Hacker revealed the second Zero-Day, broke Windows' EoP vulnerability patch

A security researcher with a nickname SandboxEscaper recently publicly shared a second zero-day exploit, which can be used to break up an advanced security patch for a privileged vulnerability that is only currently available. Here in Microsoft Windows operating system.

A security researcher with a nickname SandboxEscaper recently publicly shared a second zero-day exploit, which can be used to break up an advanced security patch for a privileged vulnerability that is only currently available. Here in Microsoft Windows operating system.

  1. Microsoft Azure is being used to host malware and C2 servers

SandboxEscaper is one of the most famous hackers in hunting for vulnerabilities on Windows. This security researcher has repeatedly published zero-day exploits towards unpatched Windows vulnerabilities. In 2018 alone, SandboxEscaper revealed a total of more than half a dozen zero-day vulnerabilities in the Windows operating system without really bothering to tell Microsoft about the product's problems in advance. they.

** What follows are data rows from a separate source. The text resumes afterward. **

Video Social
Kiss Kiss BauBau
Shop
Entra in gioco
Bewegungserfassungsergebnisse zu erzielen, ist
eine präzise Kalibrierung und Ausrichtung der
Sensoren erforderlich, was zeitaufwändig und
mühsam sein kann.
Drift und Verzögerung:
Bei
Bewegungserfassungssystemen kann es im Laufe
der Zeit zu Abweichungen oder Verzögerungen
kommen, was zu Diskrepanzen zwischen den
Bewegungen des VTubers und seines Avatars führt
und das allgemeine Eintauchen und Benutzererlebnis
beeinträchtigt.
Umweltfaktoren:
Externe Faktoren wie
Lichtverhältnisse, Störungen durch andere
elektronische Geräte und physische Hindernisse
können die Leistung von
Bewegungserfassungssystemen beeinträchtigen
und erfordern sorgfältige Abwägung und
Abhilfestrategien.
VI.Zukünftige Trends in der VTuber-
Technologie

Picture 1 of Hacker revealed the second Zero-Day, broke Windows' EoP vulnerability patch

  1. GoldBrute botnet campaign is trying to hack 1.5 million RDP servers worldwide

In just two weeks ago, SandboxEscaper revealed four new exploits of Windows exploits, one of which exploits could allow an attacker to bypass an advanced security patch for privileged vulnerabilities (CVE-2019-0841). ) in Windows, exists when Windows AppX Deployment Service (AppXSVC) handles hard links incorrectly.

Now, the hacker once again claims to have found a new way to bypass the security patch Microsoft released for the same vulnerability, allowing a malicious application specifically designed to automatically escalates privileges for itself, and eventually takes complete control of the targeted Windows computer even though the system has been updated to the latest Microsoft patch.

  1. Microsoft rushed to release security updates for Windows XP, Server 2003

This new exploit is named ByeBear, and as you can see in the demo video above, ByeBear will abuse the Microsoft Edge browser to write an optional access control list (DACL) as a system privilege (SYSTEM privilege).

The next patch for the flaw is likely to be released by Microsoft according to the Tuesday update schedule, scheduled for June 11. Please wait and see if the Windows team has acknowledged that their system had problems in the previous 4 exploits, and whether they can provide a specific security fix to resolve this vulnerability neatly. is not.